» **EXCERPTED DATA**:
==========

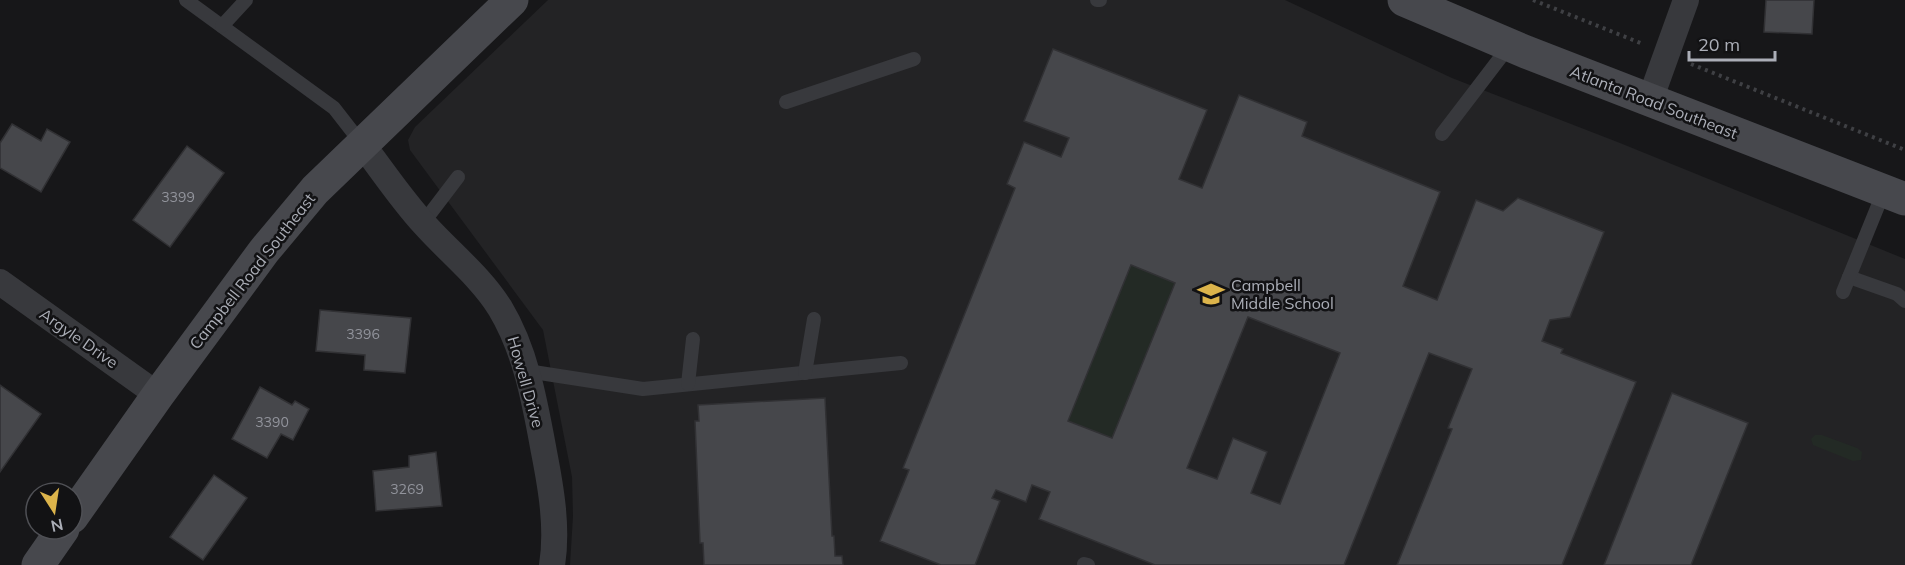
<svg xmlns="http://www.w3.org/2000/svg" width="1905" height="565" viewBox="0 0 1905 565" font-family="Mulish,sans-serif">
<style>
.built{fill:#232325}
.green{fill:#232a25}
.building{fill:#46474b;stroke:#313134;stroke-width:1.5;fill-rule:evenodd}
.lines{fill:none;stroke-linecap:round;stroke-linejoin:round}
.path{stroke:#3f4044;stroke-width:4;stroke-dasharray:3 4.5;stroke-linecap:butt}
.lane{stroke:#38393d;stroke-width:14}
.street{stroke:#38393d;stroke-width:26}
.secondary{stroke:#47484d;stroke-width:33}
.labels{text-anchor:middle;stroke-width:5;stroke-linejoin:round;paint-order:stroke}
.number-label{font-size:14px;fill:#92949c}
.street-label{font-size:16px;fill:#abaeb7;stroke:#121214}
.poi-label{font-size:16px;fill:#abaeb7;stroke:#121214;text-anchor:start}
</style>
<rect width="100%" height="100%" fill="#171719"/>
<!-- built -->
<polygon class="built" points="548,0 1285,0 1452,78 1620,143 1905,259 1905,565 570,565 573,516 572,477 543,330 410,150 408,140 415,127"/>
<!-- green -->
<g class="green">
<polygon points="1131,265 1175,283 1112,438 1068,421"/>
<polygon points="1815,435 1822,435 1857,448 1862,452 1861,460 1853,461 1813,445 1811,439"/>
</g>
<!-- building -->
<g class="building">
<polygon points="1766,0 1814,0 1812,34 1764,32"/>
<path d="M1053,49L1207,110L1179,179L1202,188L1239,95L1307,122L1302,136L1440,192L1403,286L1437,300L1476,200L1503,211L1518,198L1604,232L1570,317L1550,320L1542,341L1563,349L1561,353L1636,382L1562,565H1397L1452,429L1448,428L1472,369L1429,353L1344,565H1155L1039,519L1050,492L1032,485L1026,502L996,490L992,498L1000,501L975,565H941L880,541L909,470L903,468L1015,188L1007,184L1024,142L1061,157L1069,138L1024,121ZM1131,265L1175,283L1112,438L1068,421ZM1248,317L1340,353L1280,504L1251,493L1267,452L1233,438L1217,479L1187,468Z"/>
<polygon points="12,124 41,141 47,129 70,142 41,192 0,168 0,143"/>
<polygon points="187,146 224,173 170,247 133,220"/>
<polygon points="320,310 411,318 405,373 364,370 365,355 316,351"/>
<polygon points="0,385 41,414 0,472"/>
<polygon points="260,387 292,405 295,401 309,409 293,440 281,434 267,458 232,439"/>
<polygon points="1672,393 1748,423 1691,565 1604,565"/>
<polygon points="825,398 832,536 834,536 835,556 842,556 843,565 704,565 703,543 700,543 695,421 699,421 698,405"/>
<polygon points="436,452 442,506 376,511 373,471 409,467 409,456"/>
<polygon points="214,475 247,498 203,560 170,537"/>
</g>
<g class="lines">
<!-- path -->
<g class="path">
<polyline points="1533,0 1643,44"/>
<polyline points="1691,64 1905,150"/>
</g>
<!-- lane -->
<g class="lane">
<polyline points="186,0 334,108 362,144"/>
<polyline points="1097,0 1100,0"/>
<polyline points="222,26 246,0"/>
<polyline points="786,102 914,59"/>
<polyline points="1442,134 1510,45"/>
<polyline points="423,223 458,177"/>
<polyline points="1849,277 1897,294 1905,301"/>
<polyline points="1843,292 1884,191"/>
<polyline points="527,371 643,389 901,363"/>
<polyline points="805,373 814,319"/>
<polyline points="688,384 693,339"/>
<polyline points="1084,564 1088,565"/>
</g>
<!-- street -->
<g class="street">
<polyline points="1650,100 1686,0"/>
<path d="M362,144C382,170 401,199 424,224C449,252 480,276 500,308C526,351 535,403 544,452C551,488 558,528 552,565"/>
<polyline points="0,282 158,395"/>
</g>
<!-- secondary -->
<g class="secondary">
<polyline points="1404,0 1526,52 1905,199"/>
<polyline points="72,517 158,395 264,251 315,190 512,0"/>
<polyline points="38,565 63,529"/>
</g>
</g>
<!-- icons -->
<defs>
<symbol id="school-bare" viewBox="-9 -9 18 18"><path d="M0-5L7-2L0 1L-7-2ZM-4 1L0 2.5L4 1V4Q0 6-4 4Z" fill="#dcb44b" stroke="#121214" stroke-width="2.5" paint-order="stroke"/></symbol>
</defs>
<g fill-rule="evenodd">
<use href="#school-bare" x="1192" y="275" width="38" height="38"/>
</g>
<g class="labels">
<!-- number labels -->
<g class="number-label">
<text x="178" y="202">3399</text>
<text x="363" y="339">3396</text>
<text x="272" y="427">3390</text>
<text x="407" y="494">3269</text>
</g>
<!-- street labels -->
<g class="street-label">
<text transform="translate(1654 102) rotate(21)" y="6">Atlanta Road Southeast</text>
<text transform="translate(252 271) rotate(-52)" y="6">Campbell Road Southeast</text>
<text transform="translate(79 338) rotate(35)" y="6">Argyle Drive</text>
<text transform="translate(526 382) rotate(74)" y="6">Howell Drive</text>
</g>
<!-- poi labels -->
<g class="poi-label">
<text x="1231" y="291">Campbell<tspan x="1231" dy="18">Middle School</tspan></text>
</g>
</g>
<!-- north arrow -->
<g transform="translate(54 511) rotate(168)"><circle r="28" fill="#121214" stroke="#4f5055" stroke-width="1.5"/>
<path d="M0-4.5L10 22L0 15L-10 22Z" fill="#dcb44b"/>
<text y="-9" font-size="16" font-weight="bold" text-anchor="middle" fill="#abaeb7">N</text>
</g>
<!-- scale -->
<path d="M1689 51v9h86v-9" fill="none" stroke="#abaeb7" stroke-width="3"/>
<text x="1698" y="51" font-size="18" fill="#abaeb7" stroke="#121214" stroke-width="4.5" paint-order="stroke">20 m</text>
</svg>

==========

» **WHAT YOU ARE ASKED TO DO**:
Check every line above for the word "linecap" and copy those that have it.

» **RESULT**:
.lines{fill:none;stroke-linecap:round;stroke-linejoin:round}
.path{stroke:#3f4044;stroke-width:4;stroke-dasharray:3 4.5;stroke-linecap:butt}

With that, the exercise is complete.